▸ YOUR TASK: Lines of the listing below that contain the string "returns" are to be returned.

▸ RECORDS FOR THE EXERCISE:
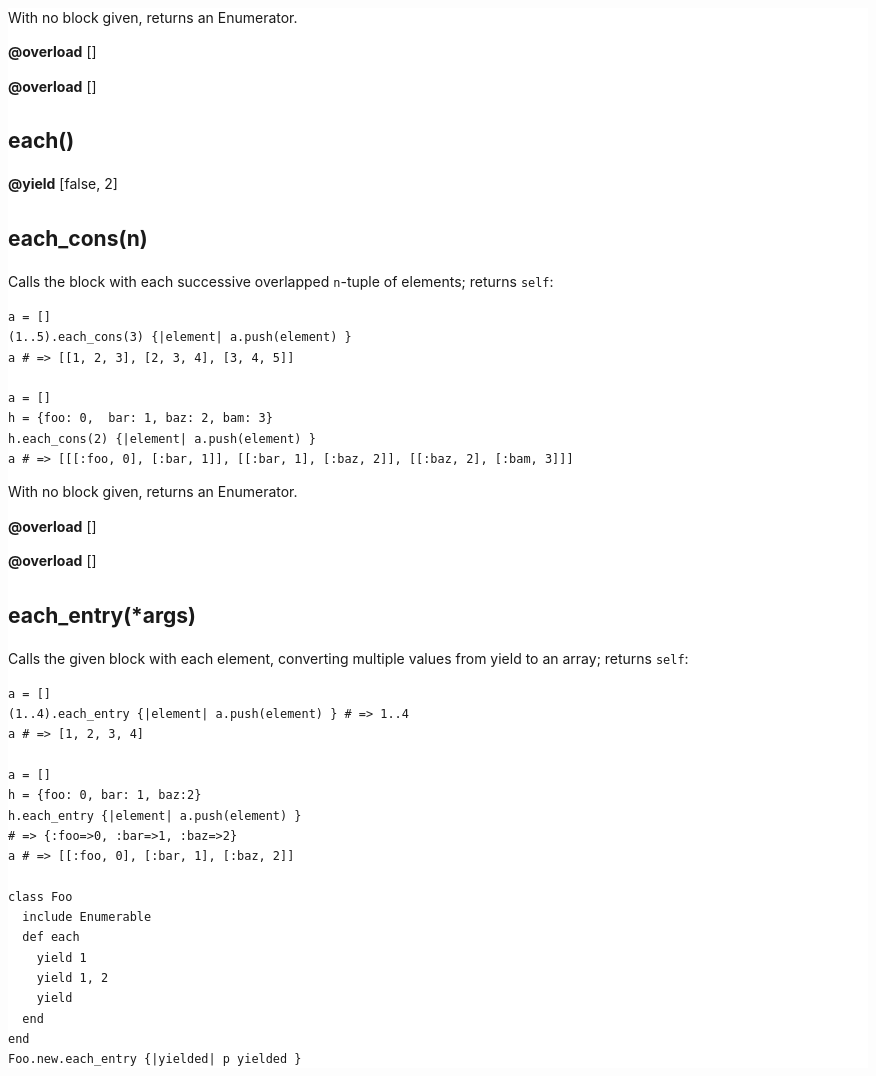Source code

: With no block given, returns an Enumerator.

**@overload** [] 

**@overload** [] 

## each() [](#method-i-each)

**@yield** [false, 2] 

## each_cons(n) [](#method-i-each_cons)
Calls the block with each successive overlapped `n`-tuple of elements; returns
`self`:

    a = []
    (1..5).each_cons(3) {|element| a.push(element) }
    a # => [[1, 2, 3], [2, 3, 4], [3, 4, 5]]

    a = []
    h = {foo: 0,  bar: 1, baz: 2, bam: 3}
    h.each_cons(2) {|element| a.push(element) }
    a # => [[[:foo, 0], [:bar, 1]], [[:bar, 1], [:baz, 2]], [[:baz, 2], [:bam, 3]]]

With no block given, returns an Enumerator.

**@overload** [] 

**@overload** [] 

## each_entry(*args) [](#method-i-each_entry)
Calls the given block with each element, converting multiple values from yield
to an array; returns `self`:

    a = []
    (1..4).each_entry {|element| a.push(element) } # => 1..4
    a # => [1, 2, 3, 4]

    a = []
    h = {foo: 0, bar: 1, baz:2}
    h.each_entry {|element| a.push(element) }
    # => {:foo=>0, :bar=>1, :baz=>2}
    a # => [[:foo, 0], [:bar, 1], [:baz, 2]]

    class Foo
      include Enumerable
      def each
        yield 1
        yield 1, 2
        yield
      end
    end
    Foo.new.each_entry {|yielded| p yielded }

▸ RESPONSE FOR THIS EXERCISE:
: With no block given, returns an Enumerator.
Calls the block with each successive overlapped `n`-tuple of elements; returns
With no block given, returns an Enumerator.
to an array; returns `self`:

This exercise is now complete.